Carlos Avila Gonzalez and Phillip Robertson, for the Pulitzer Center
Pasto, Colombia

A tour through Colombia's restless south

Two guerilla groups are active in the southern province of Nariño, the Cuban-inspired ELN and the FARC. Colombian Army units have been involved in killings and disappearances of the native Awa people, a community that finds itself caught between the rebels who cross their territory and the U.S.-backed Colombian army. Nariño, the poor but fertile state wedged between Ecuador and the Pacific, has more than its fair share of human rights violations and coca production. Much of Nariño's territory is only accessible by boat. There are only the few roads that connect back to the Pan-American highway.

In another burden to the citizens of Nariño, US spray planes flying out of Tumaco cross the jungle to dump tons of glyphosate defoliant as part of the coca eradication program. It has not slowed the arrival of cocaine in the United States at all, only pushed it from one place to another. Much of the coca production we will find is the work of campesinos who are only a step up from subsistence farmers.

A vast tracery of rivers descends from the Andes mountains to course through thick jungle until it finally empties into warm Pacific to the west. It is perfect terrain for revolutionaries and coca growers because the government cannot control the lengths of the Tapaje and Patia rivers. As Colombian units in their .50 caliber equipped Boston Whalers make their way upriver, a flood of refugees has been arriving downstream in small, poor towns like El Charco, caught between FARC and the Army.

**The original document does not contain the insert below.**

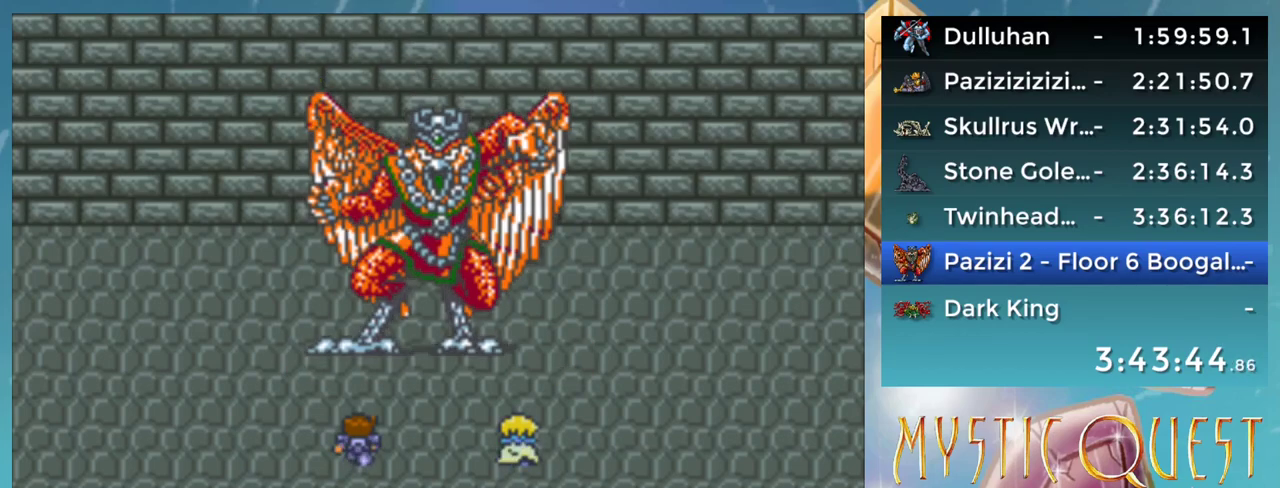
{"buttons": ["A", "DPAD_DOWN"], "events": [[67, "A", "up"], [100, "B", "down"], [167, "A", "down"], [167, "B", "up"], [217, "A", "up"], [233, "DPAD_DOWN", "down"], [250, "B", "down"], [317, "A", "down"], [333, "B", "up"], [333, "DPAD_DOWN", "up"], [333, "DPAD_LEFT", "down"], [367, "A", "up"], [417, "B", "down"], [417, "DPAD_DOWN", "down"], [417, "DPAD_LEFT", "up"], [450, "A", "down"], [483, "B", "up"]]}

According to the UN High Commission for Refugees, Colombia has the worst internal displacement problem in the Americas and follows somewhere behind Iraq and Sudan. This is why we are headed to Nariño, to see it firsthand. In the language of aid agencies, people who are forced from their homes but do not cross international borders are not refugees, they are IDP's, internally displaced people.

When we land at Pasto's airport at five pm when the light looks as if it is radiating directly from the peaks. The buckled landscape of the cordillera is mountainous like Northern California with tropical forest covered peaks, it is a more mythical version of places I lived when I was kid. Forty-five minutes later, we arrive in Pasto in the shadow of the volcano Galeras.